As Indonesian central bank, Bank Indonesia launched a campaign to create a cashless society. E-money is a sort of solution for the ‘un-bankable’ society of Indonesia, and for those who often conduct banking transactions, e-money can play a role as complementary of other non-cash media such as credit cards, debit cards, checks, etc.

This campaign was based on the fact that Indonesian people do more often conduct non-cash transactions compared to people in other ASEAN countries, which accounts for more than 50%. Therefore, Bank Indonesia needs to encourage the use of non-cash alternatives in Indonesia.

By encouraging non-cash transactions, the country will be able to reduce the use of currency, which makes it more efficient and saves the budget of money printing and storing. Bank Indonesia also believes that non-cash transactions can be successfully implemented because it is more secure, more practical, and more efficient. Besides, by implementing non cash-transactions, Bank Indonesia will be able to control the circulation of money in the community.

In Indonesia, the e-money market is still wide open, and there are still many potential usages that have not been explored. The actual growth rate of e-money use has been significant over time, both in the number of cards issued and in the transactions using e-money. Each year e-money transactions have grown by 120 percent.

However, according to data from Bank Indonesia, until now growth in the use of e-money is still slow, which is approximately 5 percent. Growth per year is only approximately 0.3 percent to 0.5 percent. Growth is still considered slow because there are still many people in Indonesia who do not use e-money, whereas only approximately 9 percent of the Indonesian population uses e-money.

According to the Indonesian Central Bank (2014), electronic money is a means of transaction/payment that has the following elements: (1) it is issued based on the value of money deposited by users with the issuer; (2) the value of the money is deposited electronically in a medium such as a server or chip; (3) it is used as a means of payment with merchants who are non-issuers of electronic money; and (4) the value of the electronic money deposited by the user and managed by the issuer does not play the role of savings, as defined in banking rules and regulations.

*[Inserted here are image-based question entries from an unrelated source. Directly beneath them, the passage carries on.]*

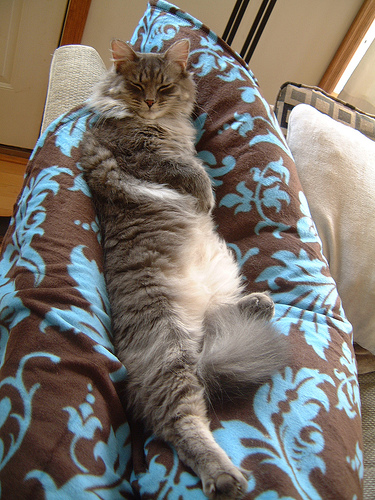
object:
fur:
[112, 212, 190, 315]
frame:
[317, 0, 375, 101]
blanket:
[0, 0, 363, 500]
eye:
[155, 80, 173, 95]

The main purpose of the created e-money is to provide convenience in the transaction; the user does not need to spend cash and wait for change when shopping. In addition, the time required is quite short because the cash does not have to be counted, and signatures or PIN numbers for regular use debit and credit cards are not required.

Several types of transactions are covered by e-money, (1) daily transactions to a payment on a convenience outlet stores, bookstores, gas stations, and fast food restaurants, (2) e-commerce transactions via online shops, (3) transactions for public transportation: buses, commuter rail lines and highways. This study discusses the two types of transactions, namely the use of e-money for daily transactions in physical outlets and transactions in public transportation.

At the beginning, the e-money player is very eager to communicate with prospects and customers in its own way, but this has not been an effective way of communication. Consumers do not gain a full understanding and therefore cannot view as a whole the advantages of e-money as a payment instrument that is easy and practical.

The use of e-money for transportation was more successful than for transactions at the outlet. The reason is because consumers are forced to switch to this payment instrument en masse, and it is filled with government regulations. However, in practice, there are many consumer complaints that are perceived, not because of technical problems with the operation of e-money cards but rather due to a lack of understanding, which has an impact on the interest of consumers in continuing to use this payment tool.